## Problem
Copy word for word the part of the blog post that begins with "So when I got" and ends with "and bless them.".

## Passage to read
--
So when I got back from the centre, another friend called leaving a message to give me the "update" on what this individual's point of view was. And for me it was no longer an issue. No need to talk about it. No need to see who was right or wrong. It was over. I had given it my energy, which was to give it "light."
Thus, I am aware of how much I have grown spiritually. The old me would have been vex for years! I would have sat on the phone and chat them till their ears burn! I would have silently plotted my revenge and kissed my teeth every time their name came up!
And now, I am surprised at how easy it is for me to just let things and people go... It doesn't mean that I don't love or care about them. I do. But I recognize not everyone in my life needs to play a central role in my life. I can love them from a distance. Pray for them and bless them.

Thus, I shine light upon you my friend. Walk good!
Here's a song that i really have been enjoying in my spiritual journey I hope you like it as much as I do. A note to God...





Thursday, October 8

You better look busy-God is coming!

The closing of a show is similar to the ending of a relationship. You remember the good times and the bad. You think I would do it all over again maybe? Maybe differently...... You think about what's next? Where do I go from here? And some days you feel weepy, relieved, sad, and moments of happiness that it's all over!
I want to thank everyone for all their support and love. This couldn't have happened without you.
Yet, the closing of Secrets marks a huge turning point in my life. It is a completion of a goal. A few years ago, I had read somewhere that people who write down their goals have 80% chance of achieving them, then people who don't. Since then I have been writing down my goals and conducting a mental review of them in my head...so I thought. Yesterday on the train, on my way into work, I looked back on my journal of goals that I had written for myself. Goals which I wanted to achieve for 2009. It was quite shocking. I had not reviewed my goals since writing them down January 1, 2009. Surprisingly, many of my business goals I had met and surpassed. Yet, nearly all of my personal goals I had not even started. I had written down that I would like to go to the movies once per month with my partner. That has not happened. I said I would call my father once per month that has not happened. I said I would visit my family more and spend more quality time with my friends and that has not happened. Well that kinda somewhat happened.... my family came over for the opening of Secrets and I was so grateful to have that time to spend with my mom and my sister. I think it brought us closer as a family and I was so grateful to have my mom's support and help during Secrets.
And my favourite person in the world came over, cousin Sheron, all the way from England. She spent ten days! Ten days of laughter, jokes, eating English biscuits and chocolate and I would not trade that time for anything else in the world. Yet I realized that before this visit I had not spoken to my cousin in nearly two years! Not good enough!
And now I'm here. Secrets has closed and I'm feeling proud but really burnt out. Really tired. And I realize once again I have not created balance in my life. Business has taken over. I have not nurtured myself, or my personal relationships!
People keep asking me, so trey what's next? I feel myself caving into the pressure. Feeling that I need to "look" busy again. And yet my body is aching, my back is screaming and I'm tired. So for the next two months in order to fulfill my personal 2009 goals I'm going to actively work on them! Thus, I'm going to work a short work week. I'm going to go into the office three days per week and the other two days I'm going to work on my personal goals. I'm going to go and visit my sister. I'm going to take my partner to the movies. I'm going to call my cousin. Make peace with my Dad and just take some time for myself and those that I love.....
So folks that's what's next---I'm going to really LIVE!
--
[Page images and text extracted from them]
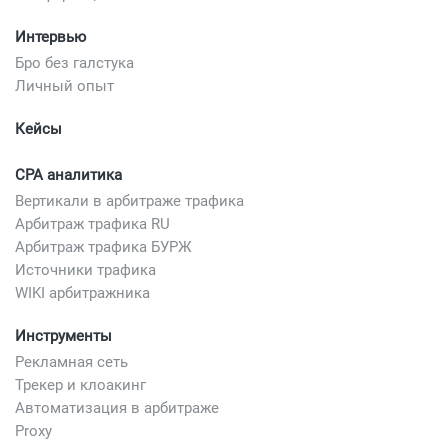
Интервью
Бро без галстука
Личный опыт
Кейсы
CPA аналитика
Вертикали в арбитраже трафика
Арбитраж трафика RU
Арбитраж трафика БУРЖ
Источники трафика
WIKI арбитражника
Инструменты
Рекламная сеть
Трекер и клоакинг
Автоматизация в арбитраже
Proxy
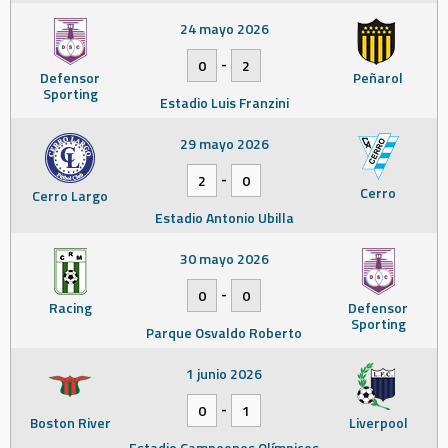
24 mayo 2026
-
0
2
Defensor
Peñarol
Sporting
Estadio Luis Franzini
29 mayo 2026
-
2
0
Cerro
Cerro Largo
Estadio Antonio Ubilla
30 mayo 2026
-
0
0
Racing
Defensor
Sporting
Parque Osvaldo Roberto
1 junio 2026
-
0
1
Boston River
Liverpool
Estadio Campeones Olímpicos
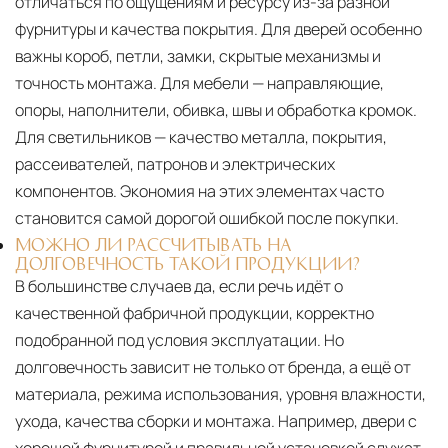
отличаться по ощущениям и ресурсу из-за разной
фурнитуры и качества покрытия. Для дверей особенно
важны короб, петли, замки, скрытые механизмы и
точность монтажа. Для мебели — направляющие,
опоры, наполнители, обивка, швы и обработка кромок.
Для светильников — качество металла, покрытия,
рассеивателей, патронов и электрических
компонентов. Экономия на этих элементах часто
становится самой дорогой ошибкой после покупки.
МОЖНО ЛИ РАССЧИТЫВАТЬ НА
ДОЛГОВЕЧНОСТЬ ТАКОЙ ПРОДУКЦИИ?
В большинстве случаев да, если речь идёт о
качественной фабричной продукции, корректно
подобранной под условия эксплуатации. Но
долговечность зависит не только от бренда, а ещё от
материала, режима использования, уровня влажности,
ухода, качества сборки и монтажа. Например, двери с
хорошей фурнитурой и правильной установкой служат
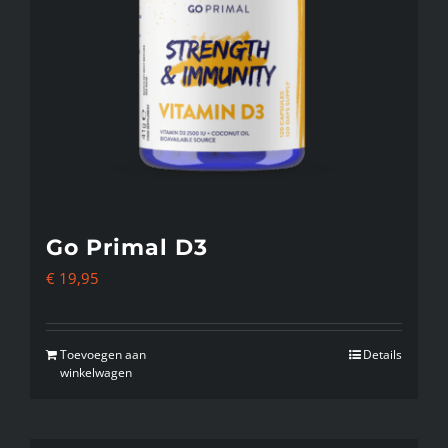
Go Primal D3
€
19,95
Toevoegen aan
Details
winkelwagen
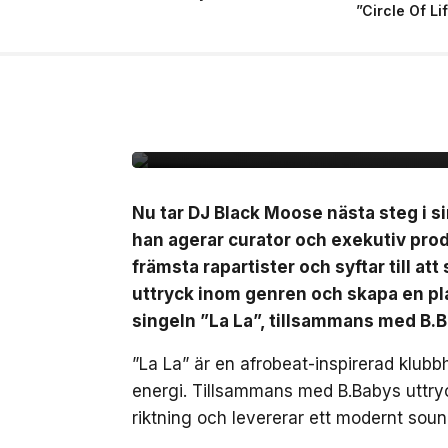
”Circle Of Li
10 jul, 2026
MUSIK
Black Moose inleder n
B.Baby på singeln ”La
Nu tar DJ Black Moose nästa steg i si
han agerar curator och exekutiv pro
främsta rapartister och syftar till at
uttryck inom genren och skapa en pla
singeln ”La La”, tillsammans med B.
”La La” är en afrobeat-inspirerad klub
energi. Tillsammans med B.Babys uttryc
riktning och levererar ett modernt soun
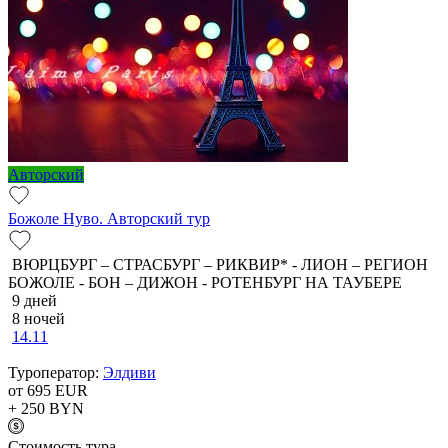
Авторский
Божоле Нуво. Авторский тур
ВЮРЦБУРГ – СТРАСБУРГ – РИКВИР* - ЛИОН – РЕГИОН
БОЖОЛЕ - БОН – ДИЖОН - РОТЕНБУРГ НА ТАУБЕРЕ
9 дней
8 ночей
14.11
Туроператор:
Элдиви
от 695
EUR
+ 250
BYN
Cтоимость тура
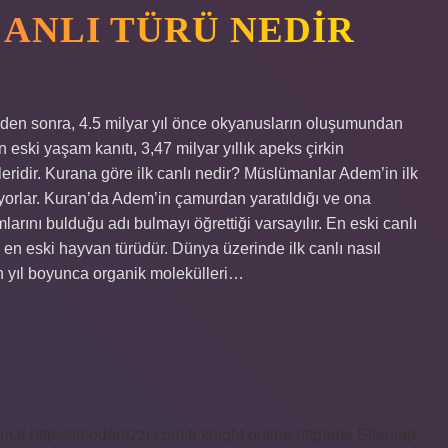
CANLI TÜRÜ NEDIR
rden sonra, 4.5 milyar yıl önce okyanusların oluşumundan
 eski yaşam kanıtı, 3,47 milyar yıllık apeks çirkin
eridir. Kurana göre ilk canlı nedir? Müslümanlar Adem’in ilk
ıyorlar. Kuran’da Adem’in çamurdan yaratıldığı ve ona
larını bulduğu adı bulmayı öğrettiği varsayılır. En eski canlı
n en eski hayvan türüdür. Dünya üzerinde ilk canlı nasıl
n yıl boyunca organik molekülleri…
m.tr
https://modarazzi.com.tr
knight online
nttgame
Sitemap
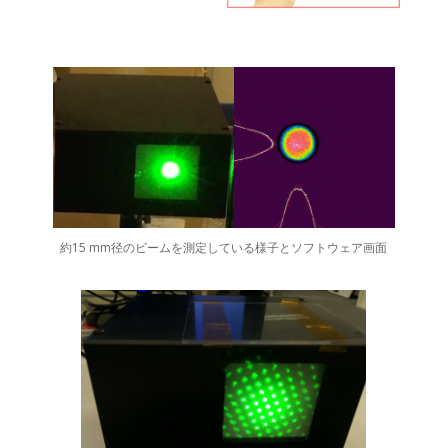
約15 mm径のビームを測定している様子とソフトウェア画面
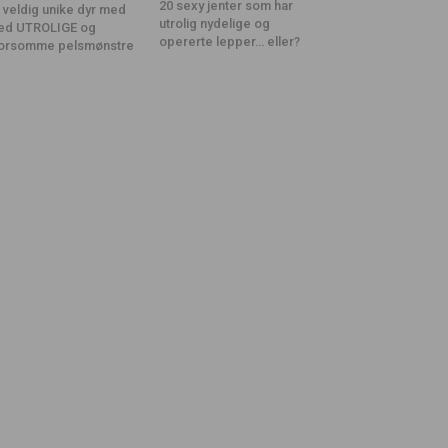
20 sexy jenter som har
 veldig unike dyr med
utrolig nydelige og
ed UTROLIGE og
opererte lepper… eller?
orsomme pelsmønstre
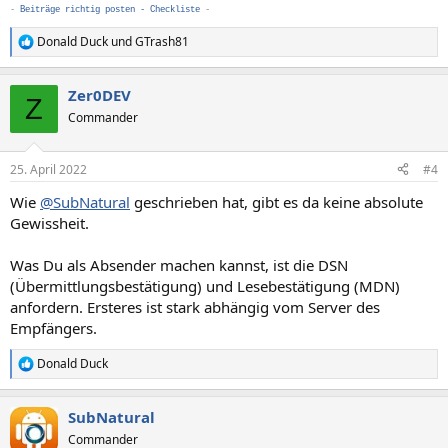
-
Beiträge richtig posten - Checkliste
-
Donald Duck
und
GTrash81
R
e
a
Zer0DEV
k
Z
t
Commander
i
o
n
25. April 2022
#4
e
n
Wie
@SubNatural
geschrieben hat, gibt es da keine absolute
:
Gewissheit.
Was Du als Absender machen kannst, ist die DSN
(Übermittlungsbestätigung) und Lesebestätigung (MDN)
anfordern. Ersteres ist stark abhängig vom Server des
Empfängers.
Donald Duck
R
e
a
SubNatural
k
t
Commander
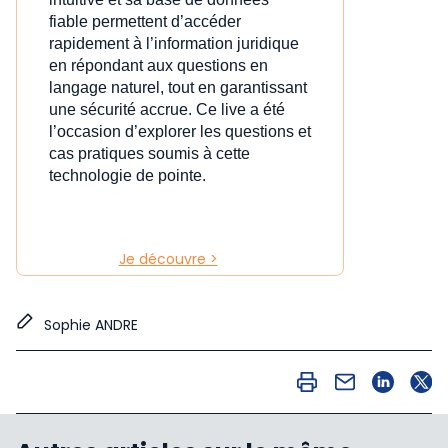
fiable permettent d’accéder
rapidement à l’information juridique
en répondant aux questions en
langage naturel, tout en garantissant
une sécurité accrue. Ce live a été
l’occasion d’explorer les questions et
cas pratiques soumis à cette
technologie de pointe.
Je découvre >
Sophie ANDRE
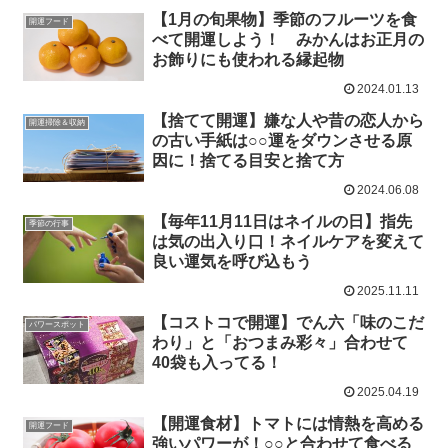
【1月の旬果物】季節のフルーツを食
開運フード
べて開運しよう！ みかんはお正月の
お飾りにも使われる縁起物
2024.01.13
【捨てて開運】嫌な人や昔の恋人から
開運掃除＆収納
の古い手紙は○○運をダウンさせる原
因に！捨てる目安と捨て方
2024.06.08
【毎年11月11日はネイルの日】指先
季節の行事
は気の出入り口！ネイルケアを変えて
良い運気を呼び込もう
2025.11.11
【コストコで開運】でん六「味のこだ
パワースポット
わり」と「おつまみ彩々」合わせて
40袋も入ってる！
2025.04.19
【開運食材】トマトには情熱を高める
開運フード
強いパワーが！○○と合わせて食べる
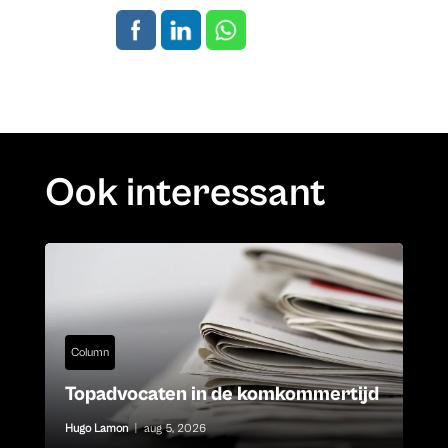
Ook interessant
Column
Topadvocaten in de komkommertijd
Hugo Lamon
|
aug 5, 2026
--
## Task output
So when I got back from the centre, another friend called leaving a message to give me the "update" on what this individual's point of view was. And for me it was no longer an issue. No need to talk about it. No need to see who was right or wrong. It was over. I had given it my energy, which was to give it "light."
Thus, I am aware of how much I have grown spiritually. The old me would have been vex for years! I would have sat on the phone and chat them till their ears burn! I would have silently plotted my revenge and kissed my teeth every time their name came up!
And now, I am surprised at how easy it is for me to just let things and people go... It doesn't mean that I don't love or care about them. I do. But I recognize not everyone in my life needs to play a central role in my life. I can love them from a distance. Pray for them and bless them.